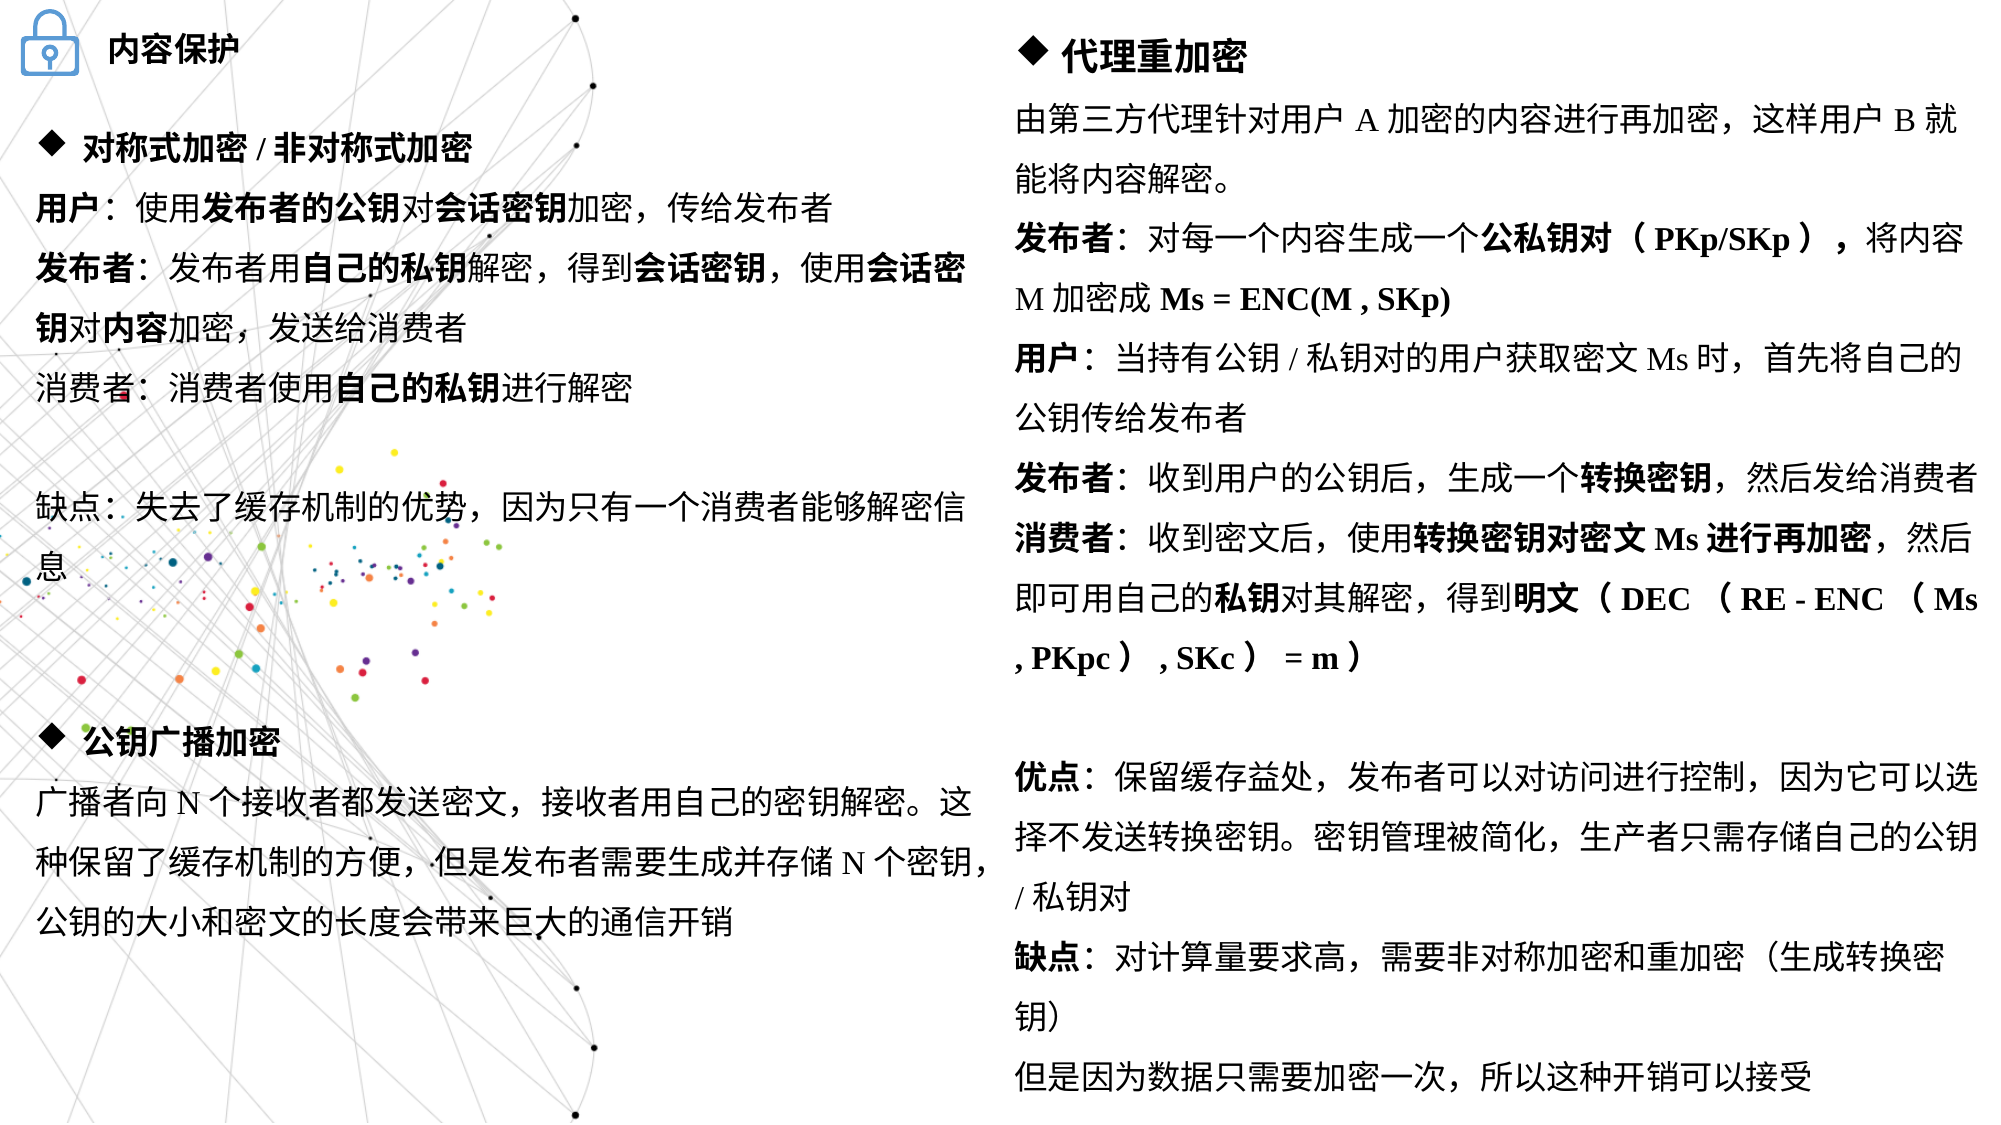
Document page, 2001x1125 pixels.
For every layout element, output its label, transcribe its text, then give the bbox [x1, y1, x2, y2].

picture [0, 0, 688, 1123]
text_box 公钥广播加密 广播者向N个接收者都发送密文，接收者用自己的密钥解密。这种保留了缓存机制的方便，但是发布者需要生成并存储N个密钥，公钥的大小和密文的长度会带来巨大的通信开销 [20, 693, 999, 949]
text_box 代理重加密 由第三方代理针对用户A加密的内容进行再加密，这样用户B就能将内容解密。 发布者：对每一个内容生成一个公私钥对（PKp/SKp），将内容M加密成Ms = ENC(M , SKp) 用户：当持有公钥/私钥对的用户获取密文Ms时，首先将自己的公钥传给发布者 发布者：收到用户的公钥后，生成一个转换密钥，然后发给消费者 消费者：收到密文后，使用转换密钥对密文Ms进行再加密，然后即可用自己的私钥对其解密，得到明文（DEC（RE - ENC（Ms , PKpc）, SKc）= m） 优点：保留缓存益处，发布者可以对访问进行控制，因为它可以选择不发送转换密钥。密钥管理被简化，生产者只需存储自己的公钥/私钥对 缺点：对计算量要求高，需要非对称加密和重加密（生成转换密钥） 但是因为数据只需要加密一次，所以这种开销可以接受 [999, 2, 2000, 1104]
text_box [19, 8, 81, 77]
text_box 内容保护 [92, 20, 363, 75]
text_box 对称式加密/非对称式加密 用户：使用发布者的公钥对会话密钥加密，传给发布者 发布者：发布者用自己的私钥解密，得到会话密钥，使用会话密钥对内容加密，发送给消费者 消费者：消费者使用自己的私钥进行解密 缺点：失去了缓存机制的优势，因为只有一个消费者能够解密信息 [20, 99, 990, 594]
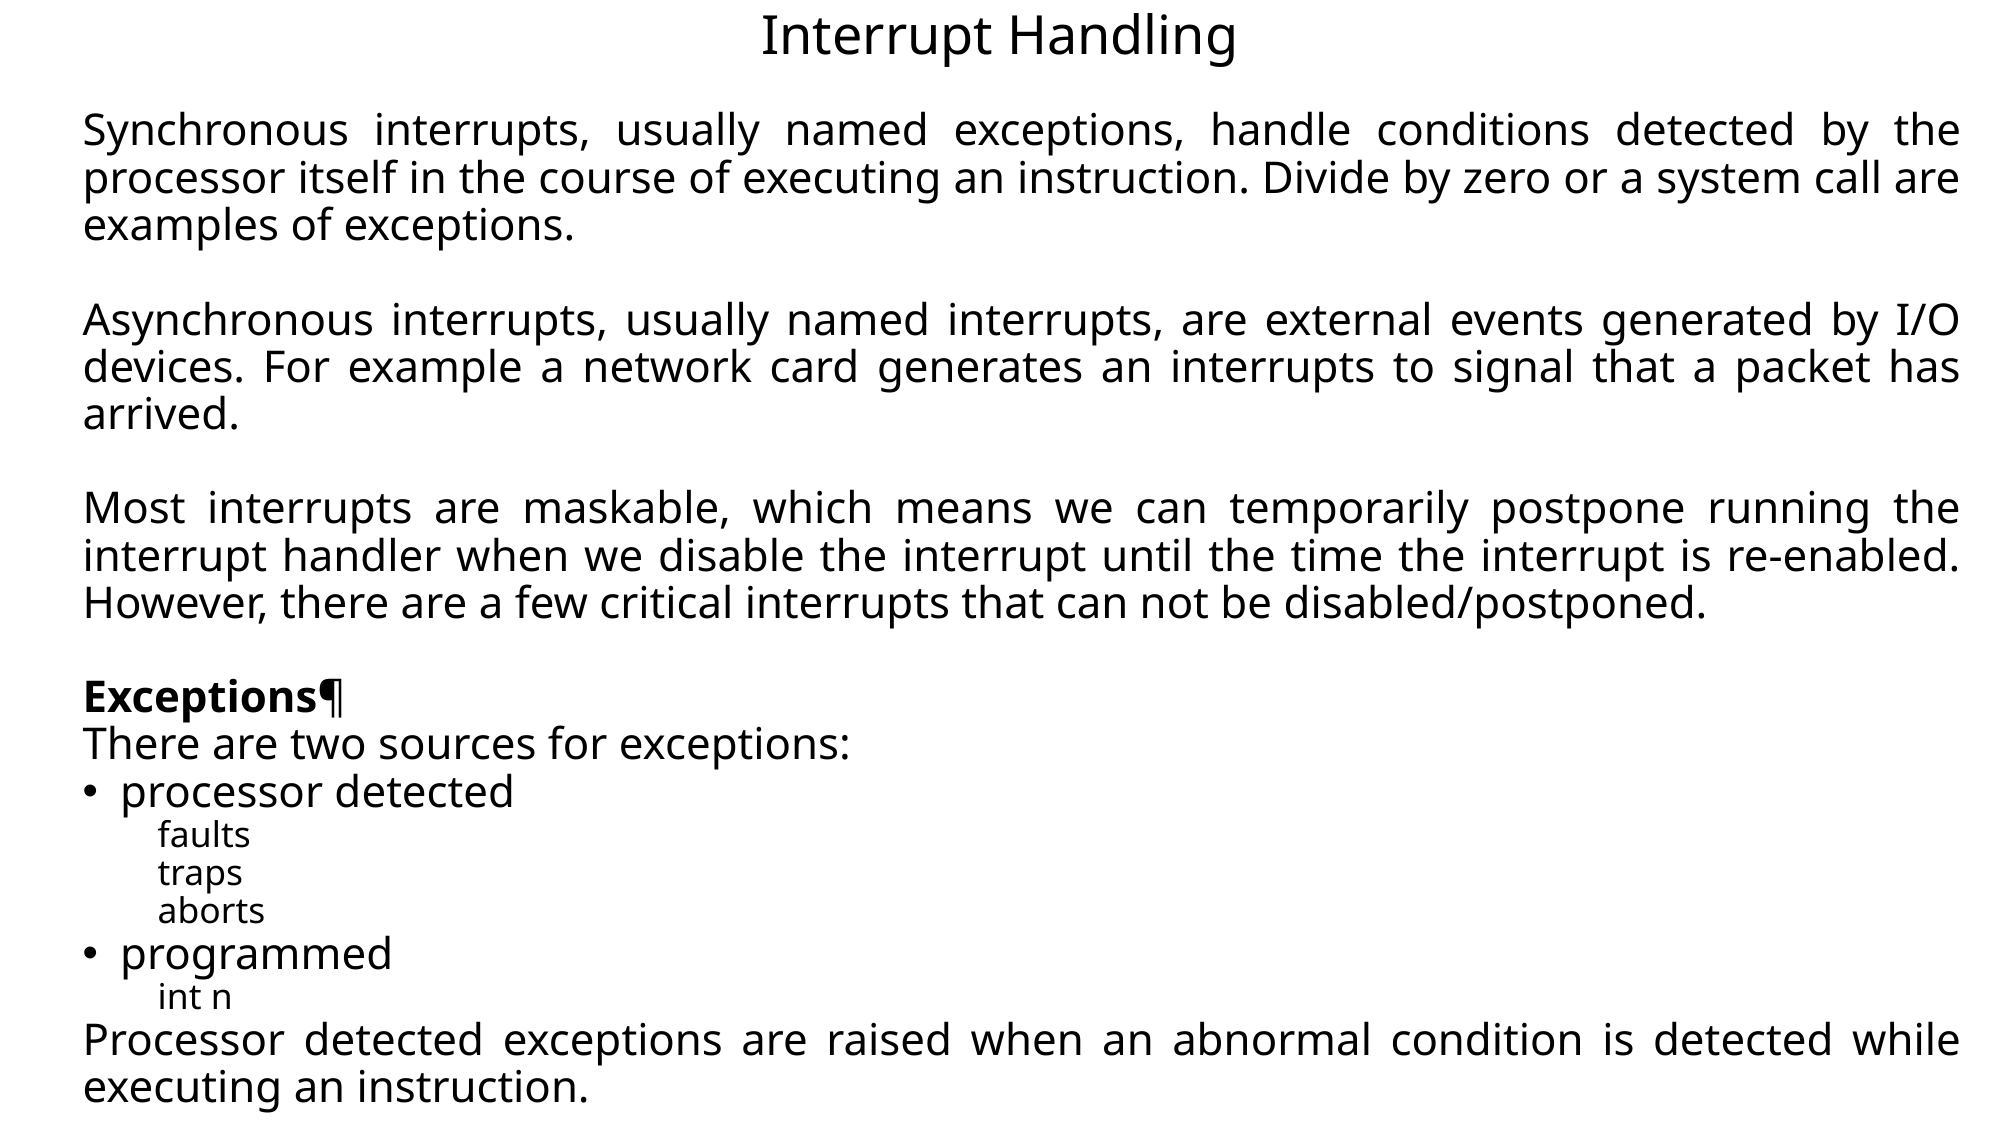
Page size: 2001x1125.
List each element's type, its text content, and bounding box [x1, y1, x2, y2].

list Synchronous interrupts, usually named exceptions, handle conditions detected by the processor itself in the course of executing an instruction. Divide by zero or a system call are examples of exceptions. Asynchronous interrupts, usually named interrupts, are external events generated by I/O devices. For example a network card generates an interrupts to signal that a packet has arrived. Most interrupts are maskable, which means we can temporarily postpone running the interrupt handler when we disable the interrupt until the time the interrupt is re-enabled. However, there are a few critical interrupts that can not be disabled/postponed. Exceptions¶ There are two sources for exceptions: processor detected faults traps aborts programmed int n Processor detected exceptions are raised when an abnormal condition is detected while executing an instruction. [67, 100, 1978, 1083]
title Interrupt Handling [137, 0, 1863, 74]
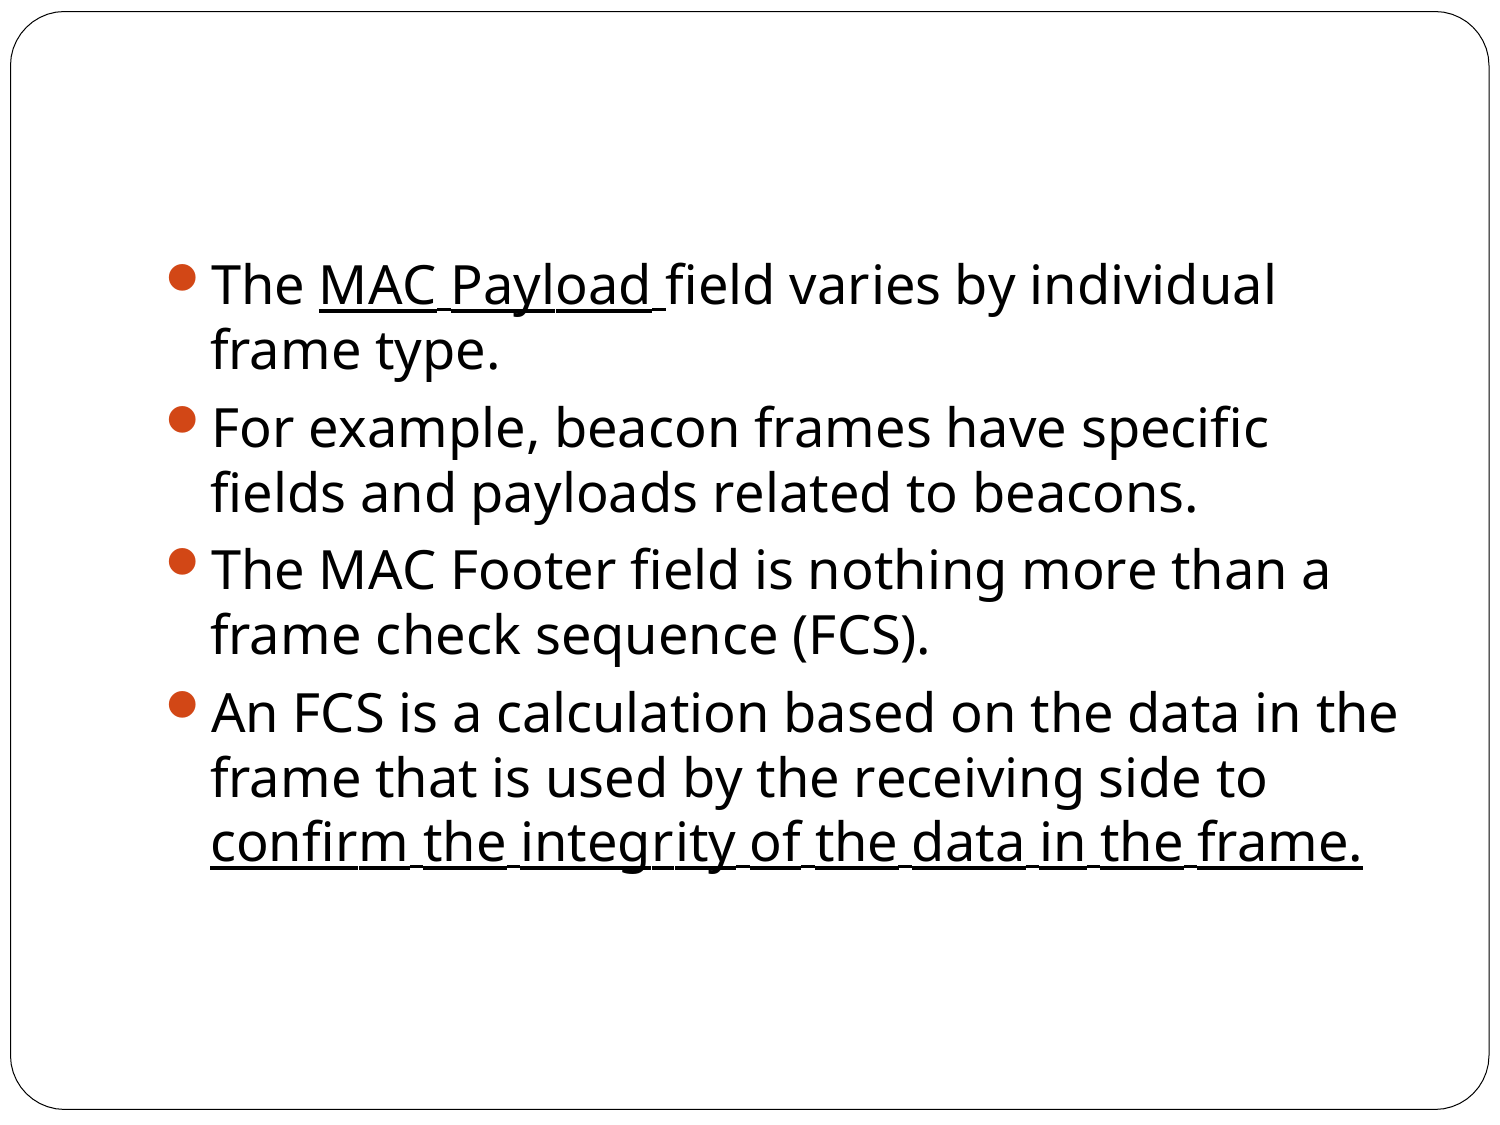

————————

Scan the material above for the word "element". Copy each line where it occurs.

# Written reply
For every layout element, output its label, transcribe its text, then give the bbox [x1, y1, x2, y2].
List each element's type, its text content, and bounding box [x1, y1, x2, y2].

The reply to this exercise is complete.